++++ Source material ++++

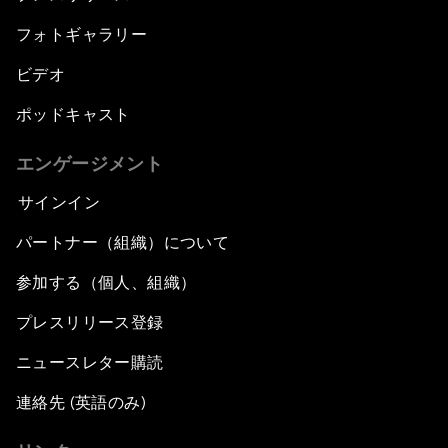
フォトギャラリー
ビデオ
ポッドキャスト
エンゲージメント
サインイン
パートナー（組織）について
参加する（個人、組織）
プレスリリース登録
ニュースレター購読
連絡先 (英語のみ)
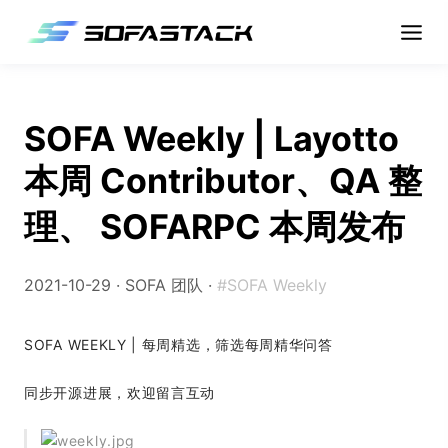
SOFA Weekly | Layotto
本周 Contributor、QA 整
理、 SOFARPC 本周发布
2021-10-29 ·
SOFA 团队
·
#SOFA Weekly
SOFA WEEKLY | 每周精选，筛选每周精华问答
同步开源进展，欢迎留言互动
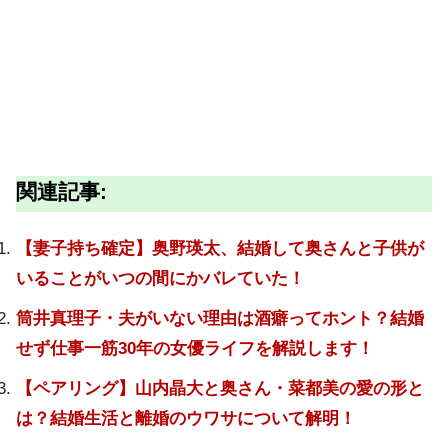
関連記事:
【妻子持ち確定】奥野瑛太、結婚して奥さんと子供が
いることがいつの間にかバレていた！
筒井真理子・夫がいない理由は酒癖ってホント？結婚
せず仕事一筋30年の女優ライフを解説します！
【ペアリング】山内晶大と奥さん・菜都美の愛の形と
は？結婚生活と離婚のウワサについて解明！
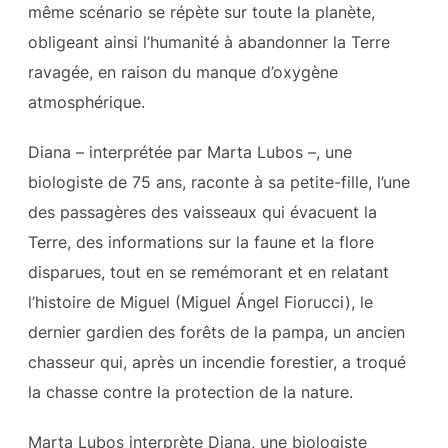
même scénario se répète sur toute la planète,
obligeant ainsi l’humanité à abandonner la Terre
ravagée, en raison du manque d’oxygène
atmosphérique.
Diana – interprétée par Marta Lubos –, une
biologiste de 75 ans, raconte à sa petite-fille, l’une
des passagères des vaisseaux qui évacuent la
Terre, des informations sur la faune et la flore
disparues, tout en se remémorant et en relatant
l’histoire de Miguel (Miguel Ángel Fiorucci), le
dernier gardien des forêts de la pampa, un ancien
chasseur qui, après un incendie forestier, a troqué
la chasse contre la protection de la nature.
Marta Lubos interprète Diana, une biologiste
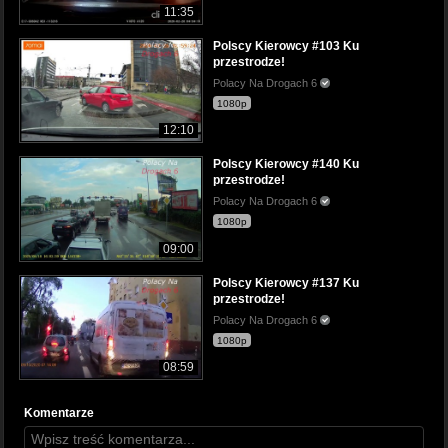
11:35
Polscy Kierowcy #103 Ku
przestrodze!
Polacy Na Drogach 6
1080p
12:10
Polscy Kierowcy #140 Ku
przestrodze!
Polacy Na Drogach 6
1080p
09:00
Polscy Kierowcy #137 Ku
przestrodze!
Polacy Na Drogach 6
1080p
08:59
Komentarze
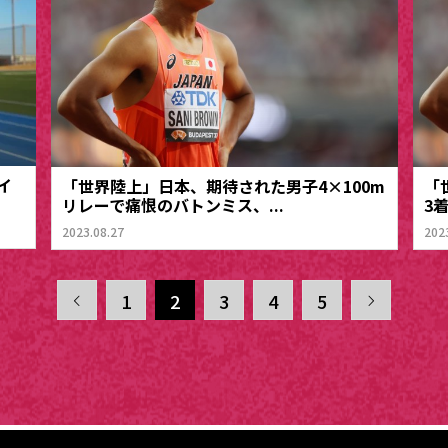
イ
「世界陸上」日本、期待された男子4×100m
「
リレーで痛恨のバトンミス、...
3
2023.08.27
202
1
2
3
4
5


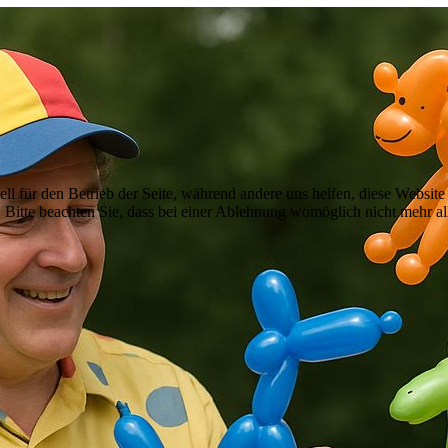
ell für den Betrieb der Seite, während andere uns helfen, diese Websit
 Bitte beachten Sie, dass bei einer Ablehnung womöglich nicht mehr all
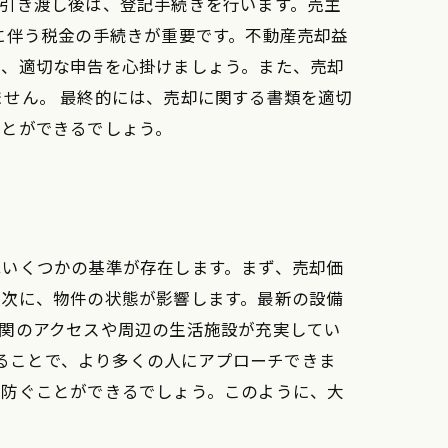
引き渡し後は、登記手続きを行います。売主
に伴う税金の手続きが重要です。不動産売却益
て、適切な申告を心掛けましょう。また、売却
せん。 最終的には、売却に関する書類を適切
ことができるでしょう。
はいくつかの基準が存在します。まず、売却価
。次に、物件の状態が影響します。最新の設備
関のアクセスや周辺の生活施設が充実してい
することで、より多くの人にアプローチできま
を防ぐことができるでしょう。このように、大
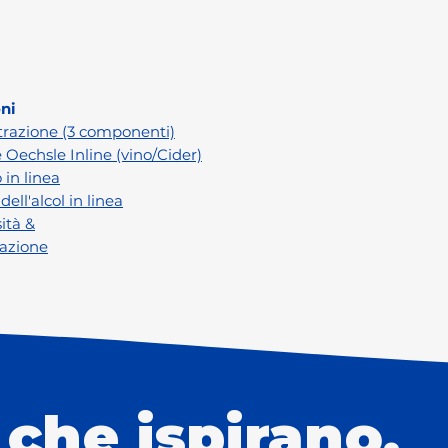
ni
trazione (3 componenti)
Oechsle Inline (vino/Cider)
 in linea
ell'alcol in linea
ità &
azione
 che ispirano.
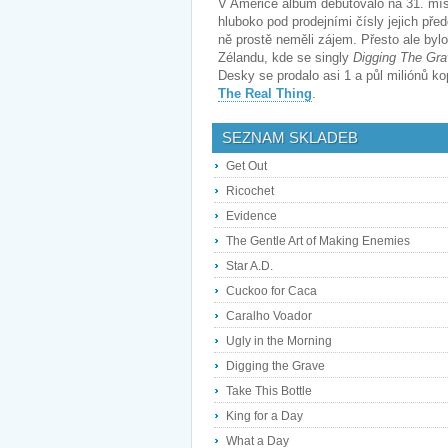
V Americe album debutovalo na 31. míst
hluboko pod prodejními čísly jejich před
ně prostě neměli zájem. Přesto ale bylo
Zélandu, kde se singly
Digging The Gr
Desky se prodalo asi 1 a půl miliónů 
The Real Thing
.
SEZNAM SKLADEB
Get Out
Ricochet
Evidence
The Gentle Art of Making Enemies
Star A.D.
Cuckoo for Caca
Caralho Voador
Ugly in the Morning
Digging the Grave
Take This Bottle
King for a Day
What a Day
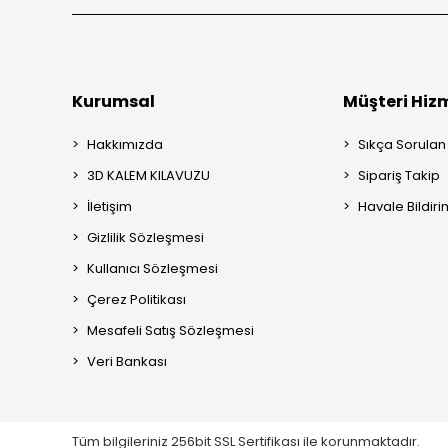
Kurumsal
Müşteri Hizm
Hakkımızda
Sıkça Sorulan
3D KALEM KILAVUZU
Sipariş Takip
İletişim
Havale Bildiri
Gizlilik Sözleşmesi
Kullanıcı Sözleşmesi
Çerez Politikası
Mesafeli Satış Sözleşmesi
Veri Bankası
Tüm bilgileriniz 256bit SSL Sertifikası ile korunmaktadır.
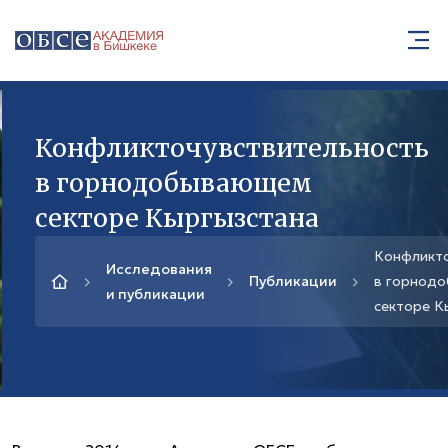
Конфликточувствительность
в горнодобывающем
секторе Кыргызстана
Конфликто
Исследования
Публикации
в горнод
и публикации
секторе К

++++

§ To do
An exact copy of all the lines above is required, with the pictures removed.

§ Answer to the exercise
フォトギャラリー
ビデオ
ポッドキャスト
エンゲージメント
サインイン
パートナー（組織）について
参加する（個人、組織）
プレスリリース登録
ニュースレター購読
連絡先 (英語のみ)
SOFA Weekly | Layotto
本周 Contributor、QA 整
理、 SOFARPC 本周发布
2021-10-29 ·
SOFA 团队
·
#SOFA Weekly
SOFA WEEKLY | 每周精选，筛选每周精华问答
同步开源进展，欢迎留言互动
関連記事:
【妻子持ち確定】奥野瑛太、結婚して奥さんと子供が
いることがいつの間にかバレていた！
筒井真理子・夫がいない理由は酒癖ってホント？結婚
せず仕事一筋30年の女優ライフを解説します！
【ペアリング】山内晶大と奥さん・菜都美の愛の形と
は？結婚生活と離婚のウワサについて解明！
même scénario se répète sur toute la planète,
obligeant ainsi l’humanité à abandonner la Terre
ravagée, en raison du manque d’oxygène
atmosphérique.
Diana – interprétée par Marta Lubos –, une
biologiste de 75 ans, raconte à sa petite-fille, l’une
des passagères des vaisseaux qui évacuent la
Terre, des informations sur la faune et la flore
disparues, tout en se remémorant et en relatant
l’histoire de Miguel (Miguel Ángel Fiorucci), le
dernier gardien des forêts de la pampa, un ancien
chasseur qui, après un incendie forestier, a troqué
la chasse contre la protection de la nature.
Marta Lubos interprète Diana, une biologiste
11:35
Polscy Kierowcy #103 Ku
przestrodze!
Polacy Na Drogach 6
1080p
12:10
Polscy Kierowcy #140 Ku
przestrodze!
Polacy Na Drogach 6
1080p
09:00
Polscy Kierowcy #137 Ku
przestrodze!
Polacy Na Drogach 6
1080p
08:59
Komentarze
イ
「世界陸上」日本、期待された男子4×100m
「
リレーで痛恨のバトンミス、...
3
2023.08.27
202
1
2
3
4
5


ell für den Betrieb der Seite, während andere uns helfen, diese Websit
 Bitte beachten Sie, dass bei einer Ablehnung womöglich nicht mehr all
引き渡し後は、登記手続きを行います。売主
に伴う税金の手続きが重要です。不動産売却益
て、適切な申告を心掛けましょう。また、売却
せん。 最終的には、売却に関する書類を適切
ことができるでしょう。
はいくつかの基準が存在します。まず、売却価
。次に、物件の状態が影響します。最新の設備
関のアクセスや周辺の生活施設が充実してい
することで、より多くの人にアプローチできま
を防ぐことができるでしょう。このように、大
ni
trazione (3 componenti)
Oechsle Inline (vino/Cider)
 in linea
ell'alcol in linea
ità &
azione
 che ispirano.
V Americe album debutovalo na 31. míst
hluboko pod prodejními čísly jejich před
ně prostě neměli zájem. Přesto ale bylo
Zélandu, kde se singly
Digging The Gr
Desky se prodalo asi 1 a půl miliónů 
The Real Thing
.
SEZNAM SKLADEB
Get Out
Ricochet
Evidence
The Gentle Art of Making Enemies
Star A.D.
Cuckoo for Caca
Caralho Voador
Ugly in the Morning
Digging the Grave
Take This Bottle
King for a Day
What a Day
Kurumsal
Müşteri Hizm
Hakkımızda
Sıkça Sorulan
3D KALEM KILAVUZU
Sipariş Takip
İletişim
Havale Bildiri
Gizlilik Sözleşmesi
Kullanıcı Sözleşmesi
Çerez Politikası
Mesafeli Satış Sözleşmesi
Veri Bankası
Tüm bilgileriniz 256bit SSL Sertifikası ile korunmaktadır.
Конфликточувствительность
в горнодобывающем
секторе Кыргызстана
Конфликто
Исследования
Публикации
в горнод
и публикации
секторе К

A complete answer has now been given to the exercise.